For its part, Renew Power is pitching in. We have added 1.5GW of operational RE capacity so far in 2021-22, taking our total installed capacity to 7.4GW. We are on track to reach our aspirational target of 18GW by 2025. Yes, it is about meeting business goals, but it is also about being part of an ‘all hands on deck’ national effort to meet India’s climate goals. Clearly, ReNew and its RE industry peers have a big task ahead of them. In view of this, I would like to suggest some key measures in 2022 to enable the RE sector to accelerate its capacity expansion and innovate faster.

More Auctions: Given the challenges of gaps in renewable energy, there should be an improvement in grid resilience through more auctions of RE projects by Solar Energy Corporation of India (SECI) round the clock. This will ensure flexible, on-demand power enabled through storage. SECI has done a great job so far and the program it runs should be expanded immediately, as India will need at least 15-20 auctions for at least 30-40GW annually in the coming years.

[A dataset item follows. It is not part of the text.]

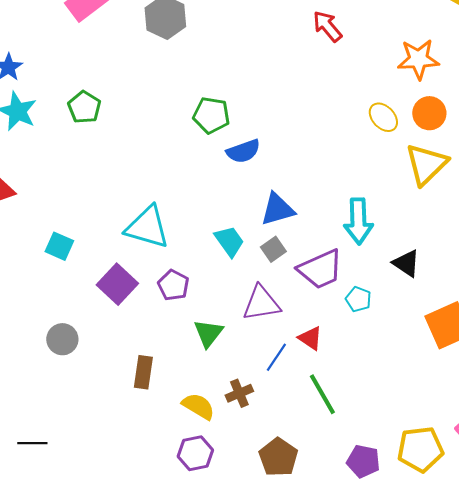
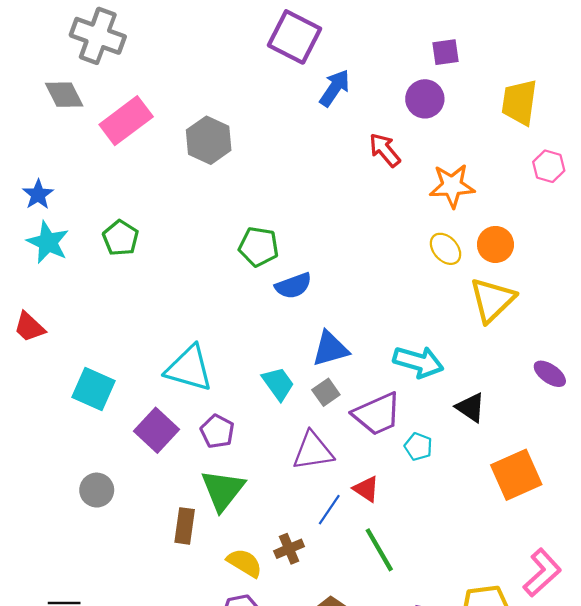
orange star: (418, 59) -> (452, 186), moved
cyan arrow: (358, 221) -> (418, 362), turned -72
cyan square: (59, 246) -> (93, 389), size x1.4
green triangle: (208, 333) -> (223, 490), moved, size x1.4

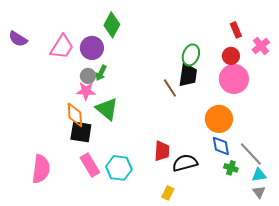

In addition, battery storage systems will go a long way in addressing the challenge of intermittently stopping RE sources and improving the production profiles of renewable energy projects.

In addition, as the share of renewable energy in the country’s energy mix increases, there will be a need to improve grid resilience and enhance transmission networks.

Discom Health Checkup: There is an urgent need to address the financial health of power distribution companies (discoms), so that they invest more in grid upgrades for absorption of 500GW of non-fossil fuel capacity. Licensing of this area is an ideal solution. This will enhance consumer choice, drive demand for RE and increase investor confidence. The government has taken some positive steps. The government’s reform-based and result-linked, revamped distribution sector scheme is expected to improve the operational efficiency of discoms by providing performance-linked financial incentives.

Protect contracts: Ensuring the sanctity of contracts is crucial to ensure that some states do not question signed power purchase agreements (PPAs) or excessively delay payments to RE players. If PPA contracts are not honored, it affects the business environment in any sector. While there are substantial legal precedents in the power sector to enforce contracts, the Center can work closely with states to ensure greater adherence to contracts.

Taxes and Fees: As RE players need to boost their efforts, rationalization of duties and taxes will surely help. Developing a local manufacturing ecosystem will be challenging if the import duty for battery storage and green hydrogen equipment is not kept low for the next 3-5 years. GST on RE should be maximum 5%.

Green light for green hydrogen: To meet climate goals, green hydrogen is the exciting new frontier. If developed rapidly, it could reduce pollution used in hydrogen production and India’s heavy reliance on expensive fossil fuels (by 2020 95% of global hydrogen production was gray hydrogen, with green hydrogen a minor was 0.1%). This will be important in decarbonizing the harsh chemical, industrial and transportation sectors.

It is encouraging to see that the center has been able to explore the potential of green hydrogen and launched the National Hydrogen Mission last year. But greater investment in electrolysers, as well as targeted policy interventions such as clear green hydrogen obligations, will help the cause.

In this context, ReNew has partnered with L&T to develop green hydrogen capacity. At a broader level, multi-stakeholder partnerships involving scientists, industry, multilateral institutions and investors will play an important role.

Our RE targets for 2030 are both attractive and challenging. The coming year will be crucial for India’s once-in-a-lifetime clean energy transition and in determining whether we reach those life-saving climate goals for generations to come.

Sumant Sinha is the Chairman and Chief Executive Officer of Renew Power.